LeBron’s Second

(Photo: New York Times)

Minutes after the Miami Heat won their second consecutive NBA title, the NBA on ESPN crew began to debate LeBron James’ place in basketball history. This is normal treatment for a player who has been labeled “the best player on Earth,” and “the successor to Michael Jordan,” and, for a few years, “the best player to have never won a championship,” has won two titles in two years. LeBron may be the most scrutinized player in the history of sports – with the validity of his legacy hinging on every possession – but that pressure will alleviate with every game that he plays and every title (if there are more to come) that he wins from here on.

LeBron James is the most athletically-gifted player that the league has ever seen; a 6 foot 8 inch, 250-pound man who can play every position and defend every position. He is without classification. The “Forward” next to his name on scoresheets is more of a suggestion than anything. But instead of being celebrated for his skill and talent, James is derided for the “Decision”s that he has made and is hated for having the audacity to want out of Cleveland and surround himself with players not named Boobie or Sasha.

He took less money to “take his talents to South Beach,” and gave a huge portion of the money that he made from “Decision” – $2.5 millon, actually – to a select few Ohio Boys and Girls clubs. The reason that people hate him most, the fully-televised, hour-long backstabbing of his hometown and home state, was actually a fundraiser for James’ most important charity.

LeBron James is one of only three players to ever win the regular season MVP awards, the NBA championship and the Finals MVP award in the back-to-back years, the others being Michael Jordan and Bill Russell. After the 2011 Finals collapse, LeBron has dominated the league – rising to every pressure-filled moment and winning games. But LeBron isn’t Michael Jordan, nor will he ever be. And I don’t care. It doesn’t matter. Players from respective time periods can’t be compared to each other, yet these comparisons are 52 percent of ESPN and sports-talk radio’s programming.

After LeBron won his first title last year, the celebration spectacle looked more of an exhaustion being lifted off of his shoulders. He appeared to be so relieved, like it was the first time he had exhaled for 10 years. This time, though, the celebration was relief and satisfaction mixed with actual joy and freedom. There were no more questions to answer, no more pressure to arrive. Now, it’s not a question of “Will LeBron ever win a championship?,” it’s “How many will LeBron win?”

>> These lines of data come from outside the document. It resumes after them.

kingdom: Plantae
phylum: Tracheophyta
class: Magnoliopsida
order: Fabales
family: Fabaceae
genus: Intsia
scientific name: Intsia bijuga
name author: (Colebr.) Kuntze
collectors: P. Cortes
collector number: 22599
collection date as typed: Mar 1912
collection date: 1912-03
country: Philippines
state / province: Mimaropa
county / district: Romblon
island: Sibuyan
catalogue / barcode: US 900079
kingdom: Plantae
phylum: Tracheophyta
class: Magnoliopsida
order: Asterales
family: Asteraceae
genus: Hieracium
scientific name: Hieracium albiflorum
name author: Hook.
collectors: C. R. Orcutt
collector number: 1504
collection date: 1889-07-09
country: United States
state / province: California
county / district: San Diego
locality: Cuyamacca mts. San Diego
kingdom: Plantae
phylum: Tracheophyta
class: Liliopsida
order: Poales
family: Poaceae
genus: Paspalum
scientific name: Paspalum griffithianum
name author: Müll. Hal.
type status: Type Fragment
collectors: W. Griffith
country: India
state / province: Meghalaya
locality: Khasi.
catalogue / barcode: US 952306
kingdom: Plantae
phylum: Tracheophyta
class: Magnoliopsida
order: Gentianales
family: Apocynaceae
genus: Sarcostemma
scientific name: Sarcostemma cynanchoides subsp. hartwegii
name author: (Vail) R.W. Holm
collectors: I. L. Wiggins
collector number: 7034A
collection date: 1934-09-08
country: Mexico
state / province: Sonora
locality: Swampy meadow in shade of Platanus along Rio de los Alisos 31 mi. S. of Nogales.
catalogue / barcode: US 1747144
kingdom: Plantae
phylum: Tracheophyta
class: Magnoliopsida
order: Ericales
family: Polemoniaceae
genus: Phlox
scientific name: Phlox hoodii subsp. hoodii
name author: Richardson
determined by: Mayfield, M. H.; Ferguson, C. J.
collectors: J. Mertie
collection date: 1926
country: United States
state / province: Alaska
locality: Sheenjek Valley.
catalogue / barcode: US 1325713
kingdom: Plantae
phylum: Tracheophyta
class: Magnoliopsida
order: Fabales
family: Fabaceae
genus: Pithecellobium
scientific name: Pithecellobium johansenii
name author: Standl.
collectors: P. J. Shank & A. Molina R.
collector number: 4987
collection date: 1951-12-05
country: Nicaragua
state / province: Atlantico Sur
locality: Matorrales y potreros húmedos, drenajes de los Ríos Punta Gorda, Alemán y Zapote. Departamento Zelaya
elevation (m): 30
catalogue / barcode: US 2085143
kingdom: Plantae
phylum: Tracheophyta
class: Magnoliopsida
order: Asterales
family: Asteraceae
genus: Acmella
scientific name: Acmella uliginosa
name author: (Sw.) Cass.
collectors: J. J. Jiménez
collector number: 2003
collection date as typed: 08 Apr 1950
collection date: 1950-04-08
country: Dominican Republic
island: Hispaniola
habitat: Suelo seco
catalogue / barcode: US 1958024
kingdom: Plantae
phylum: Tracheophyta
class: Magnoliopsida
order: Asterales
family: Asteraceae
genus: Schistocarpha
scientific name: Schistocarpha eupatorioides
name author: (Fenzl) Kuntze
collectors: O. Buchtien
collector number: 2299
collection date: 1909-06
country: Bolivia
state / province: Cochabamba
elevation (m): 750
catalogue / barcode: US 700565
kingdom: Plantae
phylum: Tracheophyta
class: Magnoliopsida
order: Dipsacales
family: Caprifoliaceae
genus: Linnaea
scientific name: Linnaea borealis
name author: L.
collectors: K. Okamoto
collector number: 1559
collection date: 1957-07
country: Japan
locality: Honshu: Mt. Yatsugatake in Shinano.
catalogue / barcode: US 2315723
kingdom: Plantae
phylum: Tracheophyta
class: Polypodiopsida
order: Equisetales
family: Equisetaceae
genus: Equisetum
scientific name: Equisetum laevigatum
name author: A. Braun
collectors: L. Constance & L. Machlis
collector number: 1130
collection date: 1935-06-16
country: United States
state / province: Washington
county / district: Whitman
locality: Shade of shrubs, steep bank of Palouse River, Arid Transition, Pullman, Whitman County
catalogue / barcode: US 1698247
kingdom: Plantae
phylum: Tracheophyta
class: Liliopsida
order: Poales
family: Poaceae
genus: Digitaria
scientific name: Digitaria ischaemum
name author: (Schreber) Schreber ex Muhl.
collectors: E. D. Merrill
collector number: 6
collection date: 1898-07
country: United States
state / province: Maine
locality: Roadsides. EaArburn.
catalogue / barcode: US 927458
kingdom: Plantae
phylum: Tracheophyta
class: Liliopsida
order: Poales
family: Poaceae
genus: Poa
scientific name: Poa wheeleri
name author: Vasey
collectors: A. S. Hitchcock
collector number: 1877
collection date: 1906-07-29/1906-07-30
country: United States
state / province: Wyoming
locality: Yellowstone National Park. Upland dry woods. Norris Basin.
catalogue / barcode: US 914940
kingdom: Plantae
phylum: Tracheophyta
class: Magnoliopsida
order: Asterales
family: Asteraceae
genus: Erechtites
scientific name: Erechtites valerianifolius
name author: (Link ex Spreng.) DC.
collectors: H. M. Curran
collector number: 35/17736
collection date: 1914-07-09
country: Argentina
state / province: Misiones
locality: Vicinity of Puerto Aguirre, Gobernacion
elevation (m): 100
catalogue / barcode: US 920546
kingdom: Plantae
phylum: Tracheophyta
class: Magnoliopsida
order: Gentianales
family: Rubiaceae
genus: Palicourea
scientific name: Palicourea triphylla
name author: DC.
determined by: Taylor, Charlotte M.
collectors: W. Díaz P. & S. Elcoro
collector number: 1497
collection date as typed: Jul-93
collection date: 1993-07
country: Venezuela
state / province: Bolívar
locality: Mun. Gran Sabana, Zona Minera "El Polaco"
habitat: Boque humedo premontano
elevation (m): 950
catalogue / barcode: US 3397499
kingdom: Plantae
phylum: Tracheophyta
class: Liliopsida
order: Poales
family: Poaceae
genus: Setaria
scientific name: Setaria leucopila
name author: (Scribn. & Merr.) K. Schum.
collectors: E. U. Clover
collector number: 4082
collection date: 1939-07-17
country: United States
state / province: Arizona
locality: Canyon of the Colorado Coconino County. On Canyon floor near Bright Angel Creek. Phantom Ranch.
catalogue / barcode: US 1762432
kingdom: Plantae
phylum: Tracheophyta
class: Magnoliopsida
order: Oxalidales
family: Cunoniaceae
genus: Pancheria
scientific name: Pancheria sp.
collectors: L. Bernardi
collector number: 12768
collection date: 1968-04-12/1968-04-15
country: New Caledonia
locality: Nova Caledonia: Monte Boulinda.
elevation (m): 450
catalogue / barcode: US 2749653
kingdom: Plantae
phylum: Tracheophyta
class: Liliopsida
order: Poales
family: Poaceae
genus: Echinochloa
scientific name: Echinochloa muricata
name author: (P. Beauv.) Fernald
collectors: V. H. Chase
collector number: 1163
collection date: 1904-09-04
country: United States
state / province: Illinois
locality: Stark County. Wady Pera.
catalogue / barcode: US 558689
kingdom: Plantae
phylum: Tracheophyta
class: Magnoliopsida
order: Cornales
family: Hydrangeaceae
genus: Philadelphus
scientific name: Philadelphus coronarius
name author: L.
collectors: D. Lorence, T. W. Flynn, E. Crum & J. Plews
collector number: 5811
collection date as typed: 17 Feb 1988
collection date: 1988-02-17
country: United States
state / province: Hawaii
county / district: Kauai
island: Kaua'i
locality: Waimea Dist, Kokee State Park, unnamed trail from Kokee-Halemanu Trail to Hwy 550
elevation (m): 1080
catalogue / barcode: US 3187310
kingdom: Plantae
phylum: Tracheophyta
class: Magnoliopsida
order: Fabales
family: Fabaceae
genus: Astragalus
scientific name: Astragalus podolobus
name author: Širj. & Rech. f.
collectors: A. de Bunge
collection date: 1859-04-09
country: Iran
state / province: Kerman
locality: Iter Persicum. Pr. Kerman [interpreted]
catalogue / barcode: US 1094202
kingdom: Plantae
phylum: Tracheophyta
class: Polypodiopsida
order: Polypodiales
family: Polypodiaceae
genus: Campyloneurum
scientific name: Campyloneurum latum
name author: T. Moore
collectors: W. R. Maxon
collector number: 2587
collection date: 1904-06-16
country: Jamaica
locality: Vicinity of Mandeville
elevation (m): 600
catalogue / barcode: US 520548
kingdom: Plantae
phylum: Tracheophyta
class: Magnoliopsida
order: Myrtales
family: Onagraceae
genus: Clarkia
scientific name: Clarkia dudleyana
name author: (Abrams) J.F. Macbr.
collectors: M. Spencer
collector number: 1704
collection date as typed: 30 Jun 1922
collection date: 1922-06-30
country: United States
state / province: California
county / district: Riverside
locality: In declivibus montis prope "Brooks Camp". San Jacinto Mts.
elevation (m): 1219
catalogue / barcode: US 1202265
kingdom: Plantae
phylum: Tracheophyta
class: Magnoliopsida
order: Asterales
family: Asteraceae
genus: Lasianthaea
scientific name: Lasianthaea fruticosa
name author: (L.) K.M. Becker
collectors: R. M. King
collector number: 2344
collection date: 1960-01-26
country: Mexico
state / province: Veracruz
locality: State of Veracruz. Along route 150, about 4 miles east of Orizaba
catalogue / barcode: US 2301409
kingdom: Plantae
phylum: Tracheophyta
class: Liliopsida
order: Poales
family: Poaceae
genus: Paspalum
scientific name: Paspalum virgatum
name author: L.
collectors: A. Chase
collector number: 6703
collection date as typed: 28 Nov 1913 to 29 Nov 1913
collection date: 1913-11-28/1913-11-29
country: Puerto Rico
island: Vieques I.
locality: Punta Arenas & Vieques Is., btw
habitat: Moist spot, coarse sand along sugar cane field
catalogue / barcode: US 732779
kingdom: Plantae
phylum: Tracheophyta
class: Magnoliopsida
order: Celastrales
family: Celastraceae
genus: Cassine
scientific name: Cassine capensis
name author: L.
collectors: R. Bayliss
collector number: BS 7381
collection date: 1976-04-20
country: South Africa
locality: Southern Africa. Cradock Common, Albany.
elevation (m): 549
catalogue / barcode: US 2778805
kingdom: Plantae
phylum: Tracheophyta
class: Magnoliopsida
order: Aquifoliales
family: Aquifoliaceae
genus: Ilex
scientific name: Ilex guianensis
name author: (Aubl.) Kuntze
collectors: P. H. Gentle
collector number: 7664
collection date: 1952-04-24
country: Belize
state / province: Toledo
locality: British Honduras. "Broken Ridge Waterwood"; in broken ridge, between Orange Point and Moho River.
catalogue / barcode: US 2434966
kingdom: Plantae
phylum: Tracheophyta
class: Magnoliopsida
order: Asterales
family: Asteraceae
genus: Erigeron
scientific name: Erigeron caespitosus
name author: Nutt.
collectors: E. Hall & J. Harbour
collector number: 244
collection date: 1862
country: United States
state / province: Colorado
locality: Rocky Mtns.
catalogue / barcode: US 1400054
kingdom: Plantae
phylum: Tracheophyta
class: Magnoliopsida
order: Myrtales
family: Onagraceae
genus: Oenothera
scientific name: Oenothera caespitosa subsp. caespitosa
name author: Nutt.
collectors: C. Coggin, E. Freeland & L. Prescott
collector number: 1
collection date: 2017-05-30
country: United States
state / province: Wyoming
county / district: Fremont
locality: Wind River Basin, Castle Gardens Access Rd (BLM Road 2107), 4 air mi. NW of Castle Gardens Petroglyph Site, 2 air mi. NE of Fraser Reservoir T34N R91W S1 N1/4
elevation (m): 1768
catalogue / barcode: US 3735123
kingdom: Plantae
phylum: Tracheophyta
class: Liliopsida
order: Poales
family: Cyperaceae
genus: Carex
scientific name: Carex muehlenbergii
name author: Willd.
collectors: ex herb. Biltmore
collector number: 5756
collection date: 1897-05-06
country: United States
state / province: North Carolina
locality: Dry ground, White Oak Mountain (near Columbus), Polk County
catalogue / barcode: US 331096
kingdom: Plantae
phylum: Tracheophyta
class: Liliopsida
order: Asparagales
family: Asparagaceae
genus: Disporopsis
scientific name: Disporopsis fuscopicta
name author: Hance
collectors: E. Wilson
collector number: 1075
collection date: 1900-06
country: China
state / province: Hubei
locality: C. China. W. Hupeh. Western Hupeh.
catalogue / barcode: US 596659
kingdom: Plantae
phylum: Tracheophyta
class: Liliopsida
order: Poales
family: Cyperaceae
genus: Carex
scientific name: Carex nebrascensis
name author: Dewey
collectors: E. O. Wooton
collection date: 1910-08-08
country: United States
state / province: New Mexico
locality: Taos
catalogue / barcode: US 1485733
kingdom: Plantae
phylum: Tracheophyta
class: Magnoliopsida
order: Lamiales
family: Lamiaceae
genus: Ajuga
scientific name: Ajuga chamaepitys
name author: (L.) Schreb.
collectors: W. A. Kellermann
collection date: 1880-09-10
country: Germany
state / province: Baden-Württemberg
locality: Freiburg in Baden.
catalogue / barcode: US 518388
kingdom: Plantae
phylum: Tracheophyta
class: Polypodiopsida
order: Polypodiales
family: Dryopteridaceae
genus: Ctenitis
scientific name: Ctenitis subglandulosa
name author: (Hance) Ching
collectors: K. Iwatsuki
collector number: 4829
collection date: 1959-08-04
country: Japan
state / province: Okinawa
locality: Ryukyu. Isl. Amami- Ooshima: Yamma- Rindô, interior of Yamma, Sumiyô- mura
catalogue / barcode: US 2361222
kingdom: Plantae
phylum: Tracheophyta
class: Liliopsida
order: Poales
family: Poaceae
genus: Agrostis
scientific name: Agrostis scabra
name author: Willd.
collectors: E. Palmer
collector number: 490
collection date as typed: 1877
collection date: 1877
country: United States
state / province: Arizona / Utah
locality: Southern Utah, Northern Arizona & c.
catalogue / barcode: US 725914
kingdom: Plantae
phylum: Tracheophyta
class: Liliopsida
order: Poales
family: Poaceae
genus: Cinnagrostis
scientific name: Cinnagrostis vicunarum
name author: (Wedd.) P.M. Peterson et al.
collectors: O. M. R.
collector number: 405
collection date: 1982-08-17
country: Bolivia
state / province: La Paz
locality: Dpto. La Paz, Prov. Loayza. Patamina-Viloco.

“Listen, for me I can’t worry about what everybody say about me. I’m LeBron James. From Akron, Ohio. From the inner city. I’m not even supposed to be here,” James told ESPN’s Doris Burke at the trophy presentation ceremony after Game 7. “That’s enough. Every night I walk into the locker room I see a No. 6 with ‘James’ on the back. I’m blessed. So what everybody say about me off the court don’t matter. I ain’t got no worries!”

The pressure on LeBron to win his first title ended last year, the pressure to repeat as champions, and prove that the first one wasn’t just a fluke, ended last week. The expectation to perform has lifted and it is clear in those postgame comments. The “Star Yet To Win A Title” roulette wheel will now shift to Kevin Durant, Carmelo Anthony, Dwight Howard and others. And those players will soon find out that being the best player on a team is often the hardest thing to be.

The only way for LeBron to gain respect from mostly everyone outside of Cleveland, who really need to think about their town’s sports history before lumping it all on LeBron, was by winning titles. And he’s done that.

As an admitted fan of a more-Westwardly-located basketball team, I have no rooting interest for the Miami Heat, but I have an appreciation of otherworldly talent. LeBron James is an once-in-a-lifetime player. He’s also a charitable, normally soft-spoken superstar who passes first and looks to get his teammates involved – a trait he’s had since high school. He isn’t complacent with his skillset and has learned to play in the low-post and developed a more consistent jump shot (See: 2013 Finals, Game 7).

He may have been naive in his earlier years, but he has since apologized and moved on. LeBron James is good for the NBA and he’s good for basketball as a whole. Don’t let your opinions of LeBron’s decisions off the court take away from the enjoyment of watching him play.